:: TRECHO DO TEXTO ::
Como construir um grande set de instrumentos


Na postagem anterior, falei sobre a falta que faz estudar a fundo um instrumento musical eletrônico, a fim de descobrir possibilidades até então deixadas de lado, por falta de pesquisa, conhecimento etc.. Na de hoje, em contrapartida, a ideia é dar umas dicas sobre como construir um grande set de instrumentos, sem que isso prejudique o orçamento e a qualidade do trabalho musical.
Quem é tecladista e costuma assistir a shows de bandas famosas, seja ao vivo, na TV, no YouTube etc., nas quais aparecem sets com vários instrumentos no palco, em geral fica se perguntando: "como é que aquele cara consegue?!" Então, a história é longa, e já digo de antemão: não foi da noite para o dia.
:::
O QUE SE PEDE -
Reproduza, sem mudar uma palavra, a parte do trecho sobre sets de instrumentos que começa nas palavras "Quem é tecladista" e termina depois de "para o dia.". Os registros não têm papel algum aqui.
:: MATERIAL DE ESTUDO ::
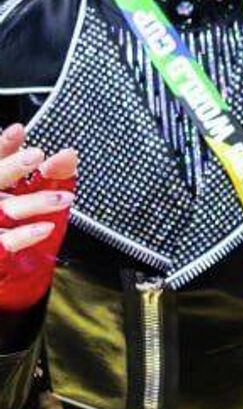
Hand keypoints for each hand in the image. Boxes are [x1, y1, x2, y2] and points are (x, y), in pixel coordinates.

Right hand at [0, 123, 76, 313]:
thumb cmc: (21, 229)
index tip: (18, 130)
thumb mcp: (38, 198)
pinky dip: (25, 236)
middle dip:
:::
:: MATERIAL DE ESTUDO ::
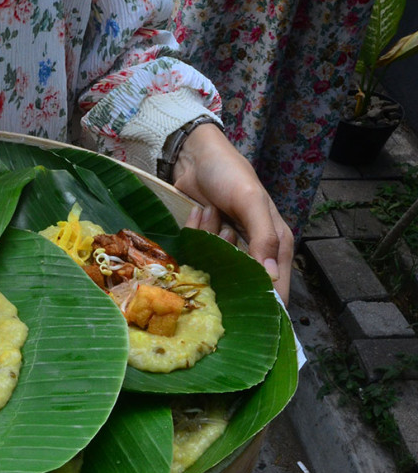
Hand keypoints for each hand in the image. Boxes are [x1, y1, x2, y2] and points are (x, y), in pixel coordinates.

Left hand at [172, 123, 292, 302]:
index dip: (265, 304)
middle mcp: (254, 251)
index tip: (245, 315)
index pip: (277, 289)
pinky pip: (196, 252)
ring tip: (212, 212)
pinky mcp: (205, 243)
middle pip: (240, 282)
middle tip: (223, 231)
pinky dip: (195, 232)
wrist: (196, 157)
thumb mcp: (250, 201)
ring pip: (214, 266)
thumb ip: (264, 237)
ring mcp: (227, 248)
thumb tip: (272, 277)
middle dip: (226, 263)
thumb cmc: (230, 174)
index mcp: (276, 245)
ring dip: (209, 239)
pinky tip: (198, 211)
:::
RESULTADO -
Quem é tecladista e costuma assistir a shows de bandas famosas, seja ao vivo, na TV, no YouTube etc., nas quais aparecem sets com vários instrumentos no palco, em geral fica se perguntando: "como é que aquele cara consegue?!" Então, a história é longa, e já digo de antemão: não foi da noite para o dia.